Polyphenolic Nutrients in Cancer Chemoprevention and Metastasis: Role of the Epithelial-to-Mesenchymal (EMT) Pathway

Abstract

The epithelial-to-mesenchymal transition (EMT) has received significant interest as a novel target in cancer prevention, metastasis, and resistance. The conversion of cells from an epithelial, adhesive state to a mesenchymal, motile state is one of the key events in the development of cancer metastasis. Polyphenols have been reported to be efficacious in the prevention of cancer and reversing cancer progression. Recently, the antimetastatic efficacy of polyphenols has been reported, thereby expanding the potential use of these compounds beyond chemoprevention. Polyphenols may affect EMT pathways, which are involved in cancer metastasis; for example, polyphenols increase the levels of epithelial markers, but downregulate the mesenchymal markers. Polyphenols also alter the level of expression and functionality of important proteins in other signaling pathways that control cellular mesenchymal characteristics. However, the specific proteins that are directly affected by polyphenols in these signaling pathways remain to be elucidated. The aim of this review is to analyze current evidence regarding the role of polyphenols in attenuating EMT-mediated cancer progression and metastasis. We also discuss the role of the most important polyphenol subclasses and members of the polyphenols in reversing metastasis and targeting EMT. Finally, limitations and future directions to improve our understanding in this field are discussed.

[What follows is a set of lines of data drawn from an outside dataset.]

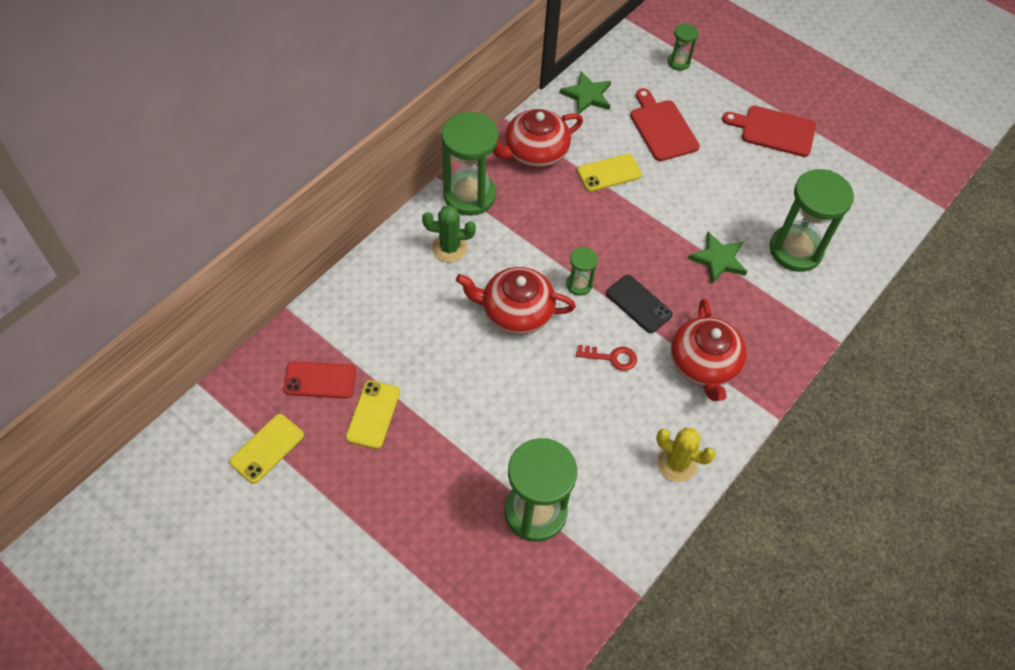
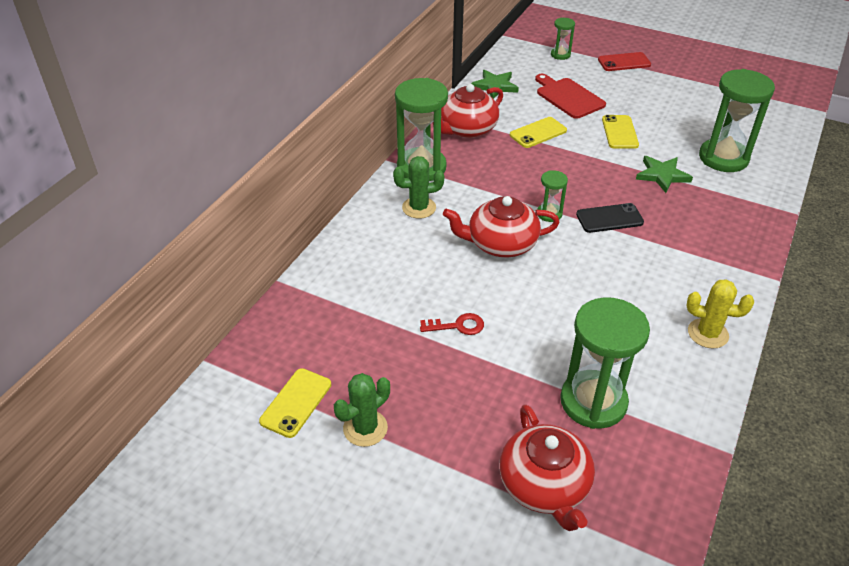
camera: 10 degrees left, 15 degrees down
red phone [283,361,356,398] -> red phone moved to [598,52,651,71]
yellow phone [346,380,400,449] -> yellow phone moved to [602,115,639,149]
red key [576,345,637,371] -> red key moved to [420,313,484,335]
black phone [606,275,673,333] -> black phone turned 45 degrees counterclockwise [576,203,644,233]
red teapot [671,299,746,401] -> red teapot moved to [499,404,595,531]
red cutting board [722,106,816,157] -> none
none -> green cactus [334,373,390,447]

Keywords: cancer; chemoprevention; epithelial mesenchymal transition; metastasis; polyphenols.

Figure 1

Polyphenol classification. The classes of polyphenols include phenolic acids, flavonoids, stilbenes, and lignans. Examples of important subfamilies of each class are shown.

Figure 2

Epithelial to mesenchymal transition (EMT) role in cancer metastasis. The tumor epithelial cells transform mesenchymal invasive cells through EMT (1. EMT). Subsequently, the mesenchymal cells enter the blood circulation to distant places (2. Intravasation) and this results in the homing of circulating tumor cells to specific organs or tissues (3. Extravasation). The metastasized mesenchymal cells transition to the epithelial phenotype through the mesenchymal–epithelial transition (4. MET). The MET-transformed cancer cells become implanted and interact to form new colonies (5. Colonization) and ultimately forming a tumor.

Figure 3

Proposed mechanisms by which dietary polyphenols inhibit EMT and cancer metastasis. The most important extracellular signals are shown, and these promote the epithelial to mesenchymal transition by binding to individual membrane receptors, eventually activating specific EMT-inducing transcription factors (snail, Zeb, and/or twist). The effect of the polyphenols on specific proteins in the signaling pathways at different levels remains to be elucidated. TGF-β: transforming growth factor β; EGF: epidermal growth factor; HGF: hepatocyte growth factor; FGF: fibroblast growth factor; PTCH1: Patched 1; SMO: smoothened; WNT: glycoprotein family; TNF-α: Tumor necrosis factor-α; NF-κB: nuclear factor kappa-light-chain-enhancer of activated B cells; GLI 1: glioma-associated oncogene 1; ERK: extracellular regulated protein kinases; AKT: protein kinase B.